I used to crib stuff off of Dave's ESL Cafe all of the time when I was teaching ESL. They even have a writing page for teachers. There are also a lot of chat boards that you may find helpful.
posted by Dr. Lurker at 9:26 PM on January 18, 2007


One thing I've seen used to great effect was giving everyone a situation and building a story from it.

The author I saw perform this (for a writer's festival's panel on 5 Minute Fiction) asked the audience - mainly schoolkids - what they think will happen in the distant future. Ideas came out of everywhere - people will have long toes, cats will rule the world, Toowoomba is the capital, etc. After the first flow of ideas, other ideas came by that built on the first set. The author was rushing trying to write them down.

After he had all those ideas on the board, the author went through the list and crafted a story about a bunch of evil cats that ruled the world and the people that saved the world from doom. And yes, Toowoomba was capital. The title even became "Toowoomba Rocks" - I suppose some of the kids were from there!

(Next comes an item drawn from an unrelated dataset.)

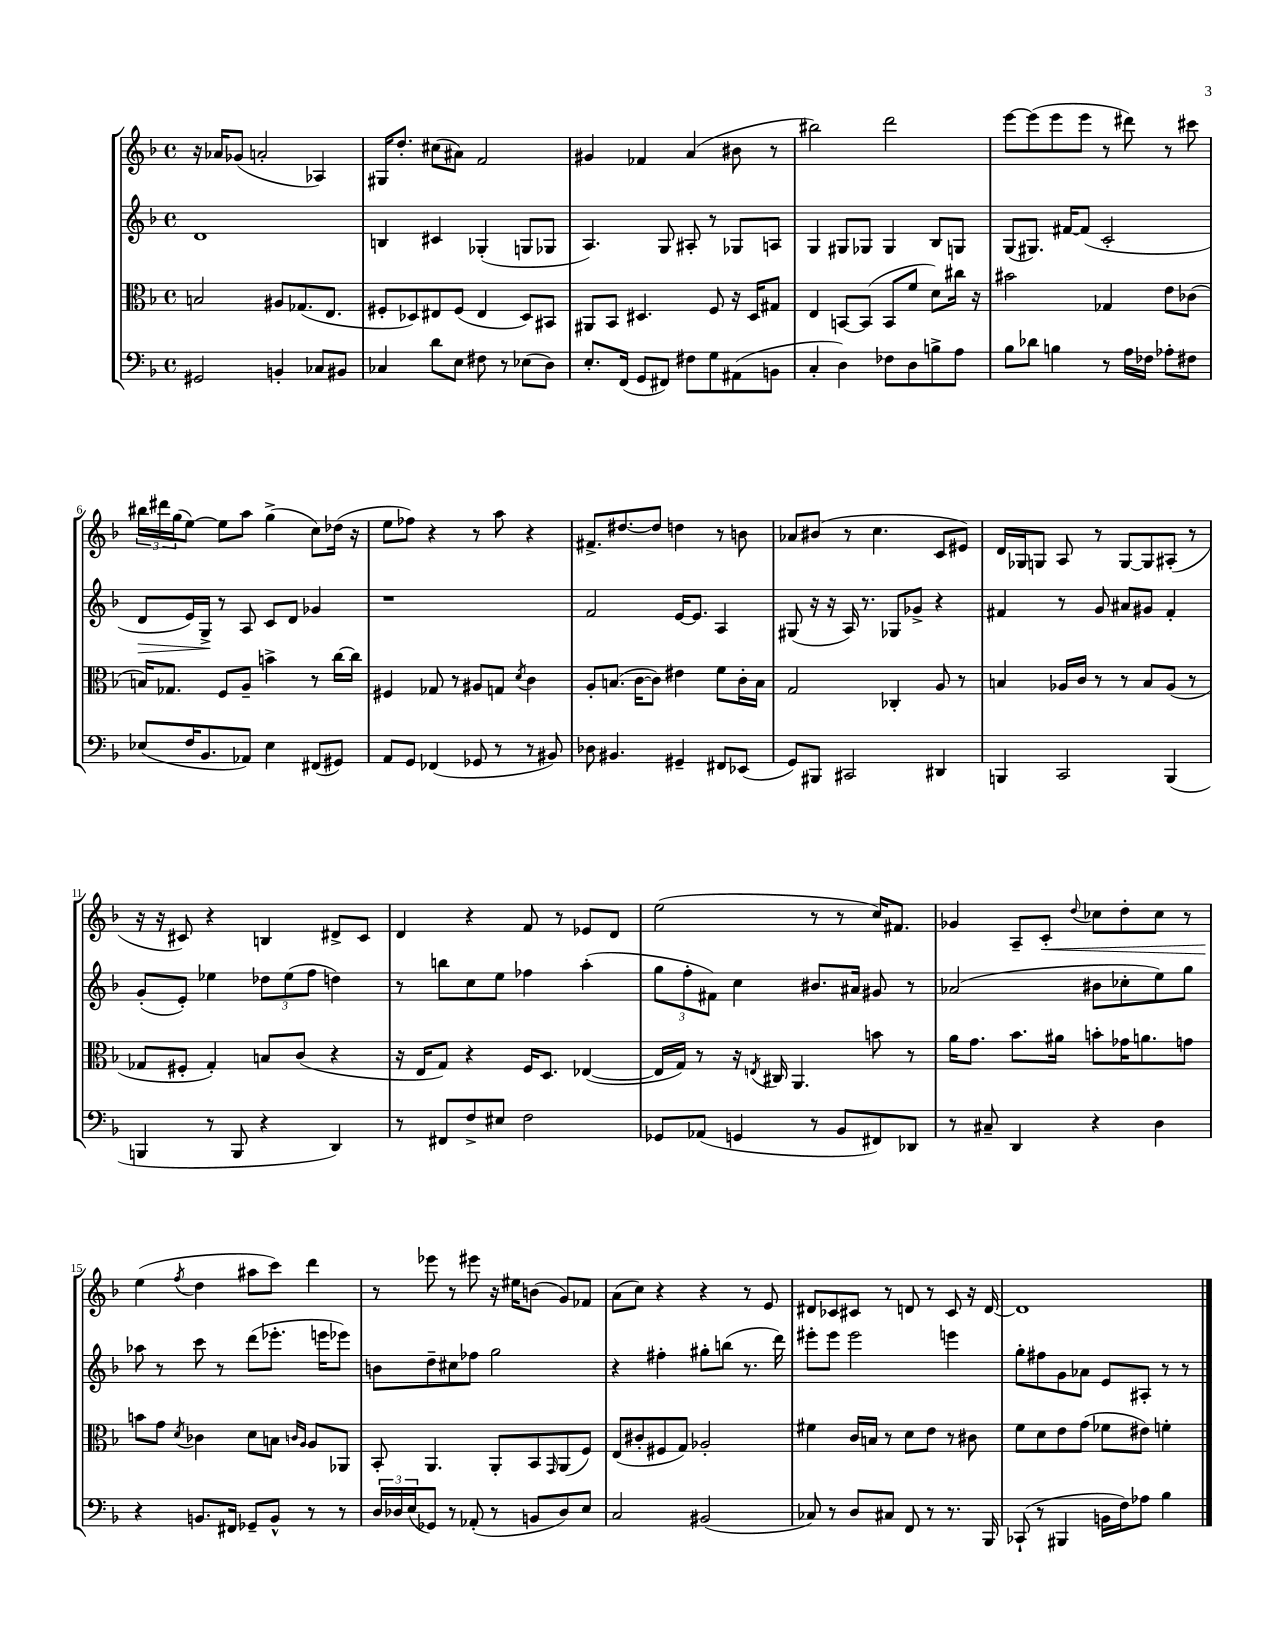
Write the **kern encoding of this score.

Try using that as an exercise...come up with a prompt, and have your class brainstorm together. Then, with the results of the brainstorming, let them write a story.
posted by divabat at 3:10 AM on January 19, 2007


Some ESL teachers in Japan and Korea have handed out blank comics (pictures but no words) to their students and had them fill in the dialogue in English to match the pictures. It seems like it might work better for kids, but you mention the popularity of comics in Indonesia, so...

Several Penny Arcade strips were used as the template for a class of Japanese kids.

Dinosaur Comics was(were?) used in both Korea and Japan.

White Ninja Comics would make good templates too, because of lots of white space, strange and non-prescriptive situations, etc.

Hope this is more helpful than noisy.
posted by sleevener at 9:14 AM on January 19, 2007


I have no doubt that my Taiwanese high-schoolers would love the comics thing. The allowable level of 'kid stuff' in a teen or adult life is a lot higher over here than in the States.

And, yeah, collaboration will get them stirred up. Give them a template for sketching a character—Jake, a stylish dancer with serious allergies; Alice, a clever archaeologist who lives in Australia; Bubba, an albino penguin lost in another century—and have them each write up three and put them in a basket. Have them write a setting for someone else too. Then mix and match.